Da un lato il percorso personale tocca il livello della coscienza, ma dal punto di vista della società prendere sul serio queste “opere” significa non smettere di favorire il legame tra relazioni e azioni e tentare di coinvolgere sempre tutta la città degli uomini in un cambiamento non privo di una direzione e di una meta. Le stesse opere sono direzione e meta per una riappropriazione del vivere sociale comunitario e per far diventare prassi e forma comportamenti sociali virtuosi. La misericordia corporale ad esempio ci ricorda che il corpo della città è spesso ferito. Le ferite vanno conosciute, sanate. Attorno ad esse la comunità che vive nella città può trovare la strada per un impegno comune. Si fa prossima e si prende responsabilmente in carico i bisogni dei suoi membri. Il corpo ferito della città scandalizza, scuote, esige risposte. Come dare ancora oggi da mangiare agli affamati, da bere agli assetati, vestire ignudi, alloggiare pellegrini e forestieri, visitare infermi e carcerati e seppellire tutti i morti? Curare il corpo sociale è un’esigenza etica imprescindibile e chiama in causa tutti. In secondo luogo le opere di misericordia spirituale chiamano in causa l’anima della città. Una città potrebbe essere anche bella, ma senza un’anima è una città senza storia e senza futuro. L’anima di Brescia campeggia su Palazzo Loggia incisa nel marmo: “Brixia fidelis fidei et justitiae”.

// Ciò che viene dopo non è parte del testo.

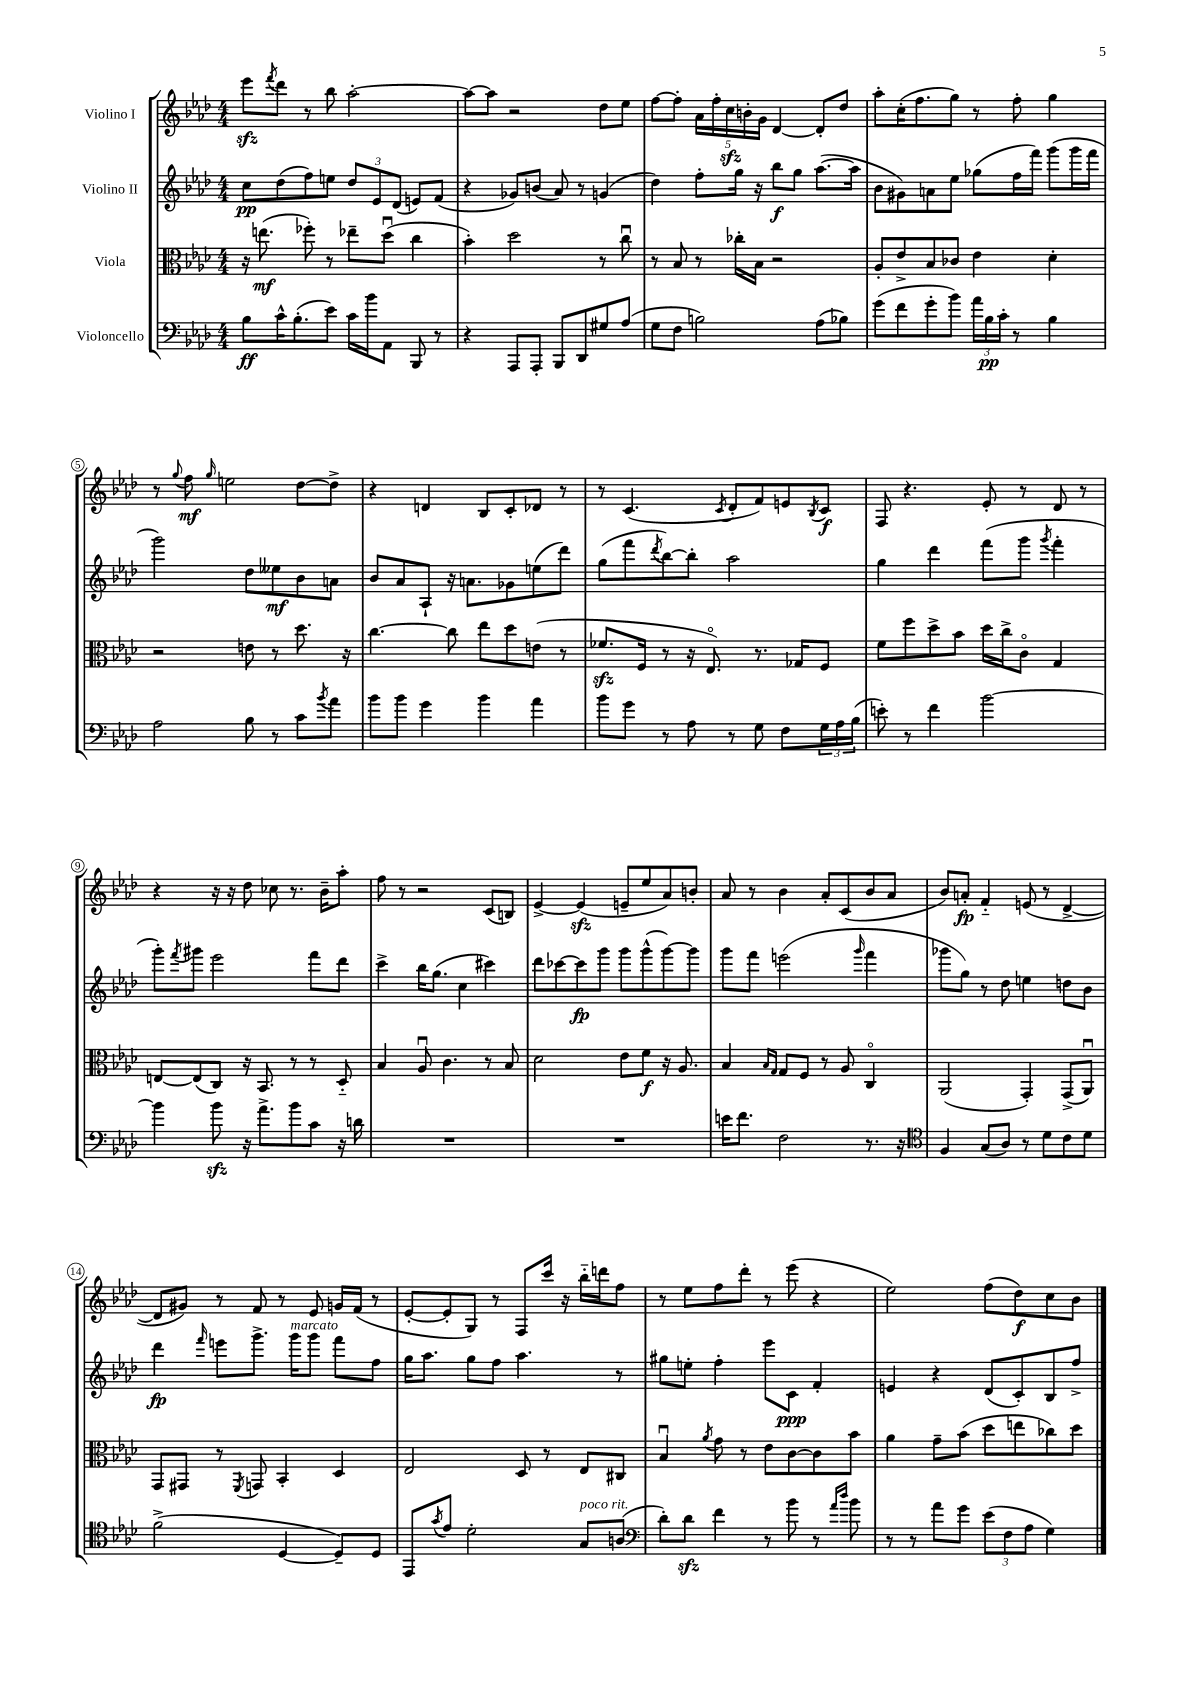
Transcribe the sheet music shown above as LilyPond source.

Un motto che esprime l’anima del corpo cittadino; il richiamo alla sua origine; lo stile con cui affrontare i problemi di ogni tempo e l’orizzonte per non perdere i tratti della sua identità. Curare l’anima del corpo sociale e comunitario ha bisogno di azioni e ispirazioni precise e “movimenti” che le opere di misericordia spirituale suggeriscono educano il “cuore” della città a restare fermo nella sua fedeltà alla fede e alla giustizia. C’è ancora spazio per consigliare i dubbiosi, insegnare agli ignoranti, ammonire i peccatori e consolare gli afflitti, perdonare offese e sopportare pazientemente le persone moleste oltre che per pregare Dio per i vivi e per i morti? Forse la Quaresima dell’anno giubilare ispirerà qualcosa di nuovo in una città che la cronaca ci restituisce troppo spesso smarrita.